------ Collected data

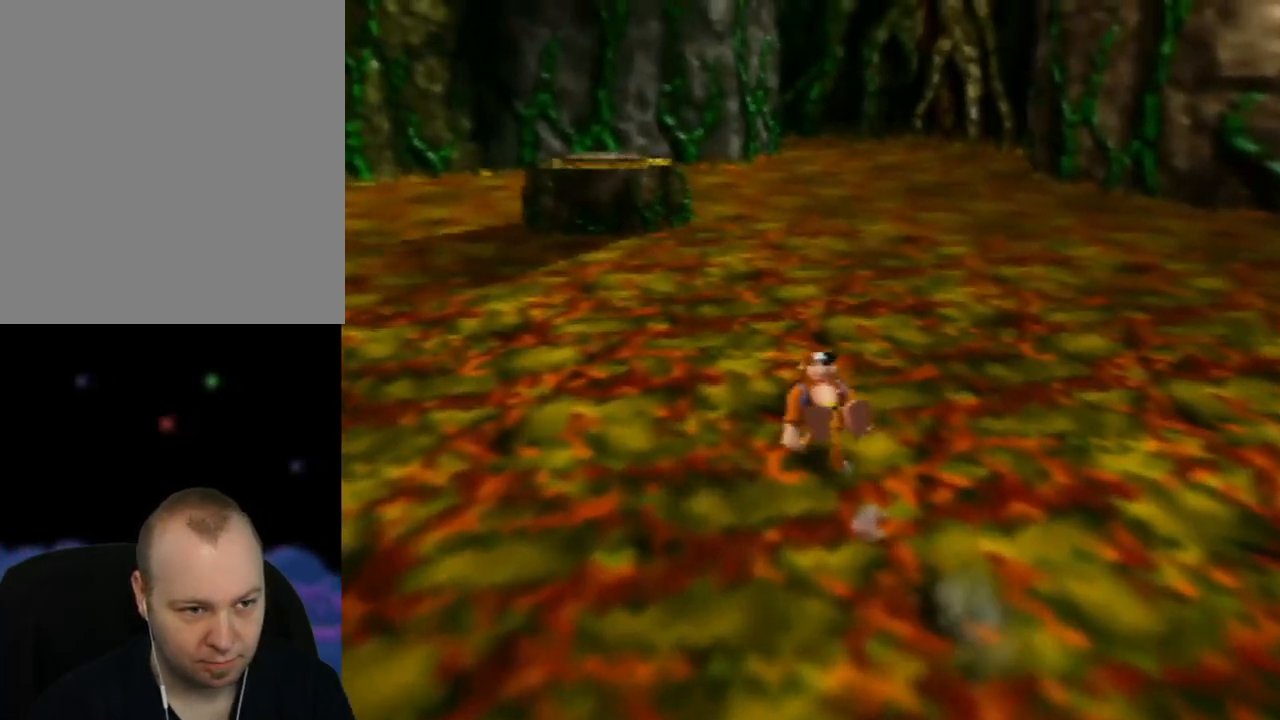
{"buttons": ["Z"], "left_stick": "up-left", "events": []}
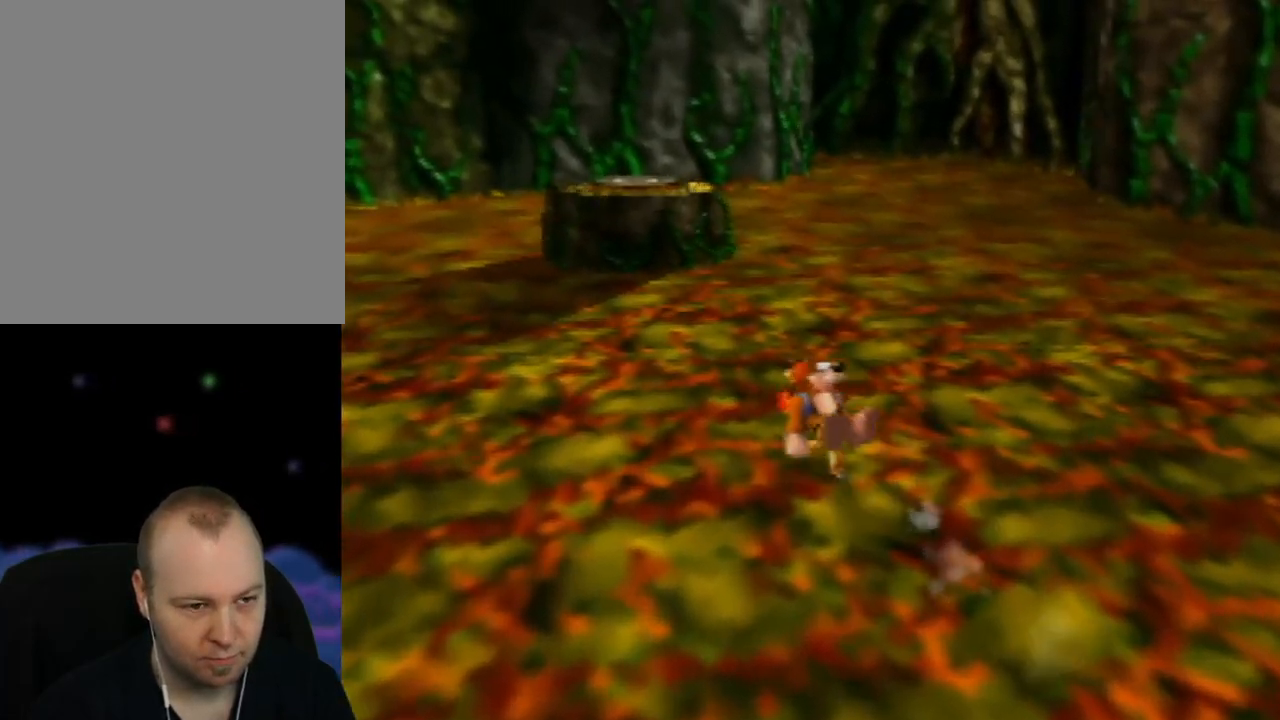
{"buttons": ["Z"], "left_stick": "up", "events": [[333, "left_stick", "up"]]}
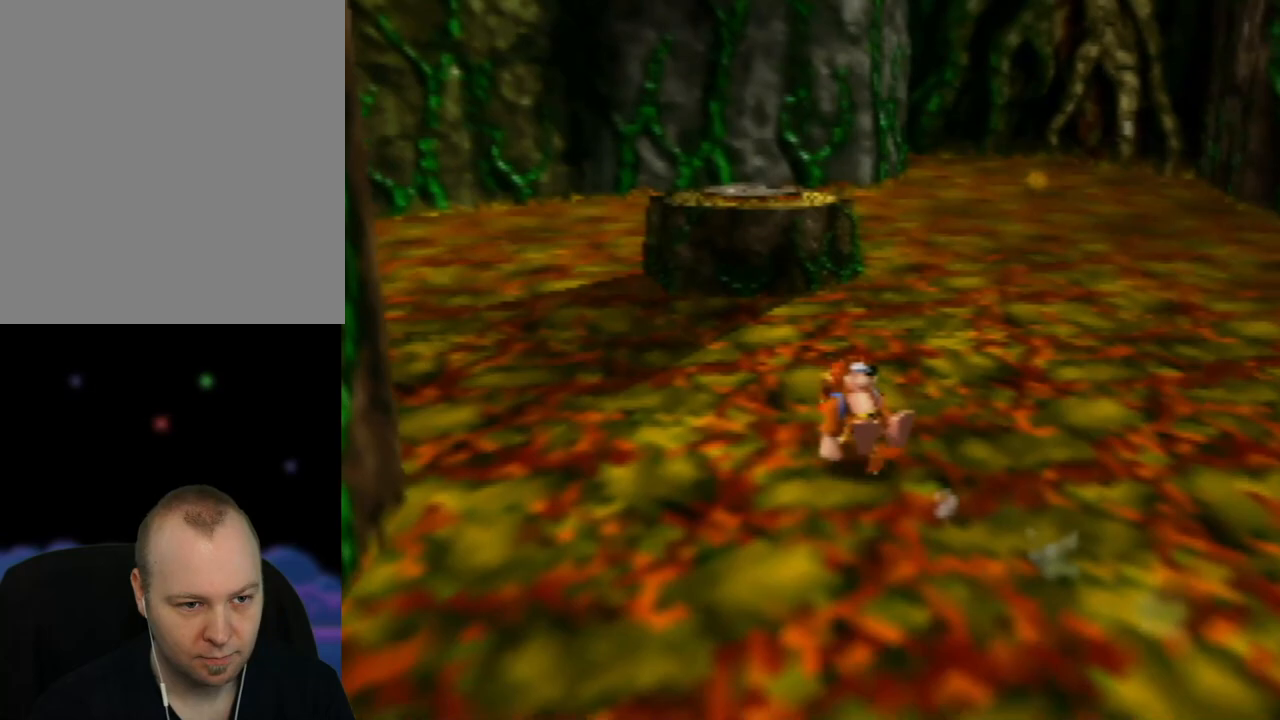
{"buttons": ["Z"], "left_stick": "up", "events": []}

------------

▶ [Work task]: Reproduce each line above precisely, with no pictures.

▶ [Reply to the exercise]:
{"buttons": ["Z"], "left_stick": "up-left", "events": []}
{"buttons": ["Z"], "left_stick": "up", "events": [[333, "left_stick", "up"]]}
{"buttons": ["Z"], "left_stick": "up", "events": []}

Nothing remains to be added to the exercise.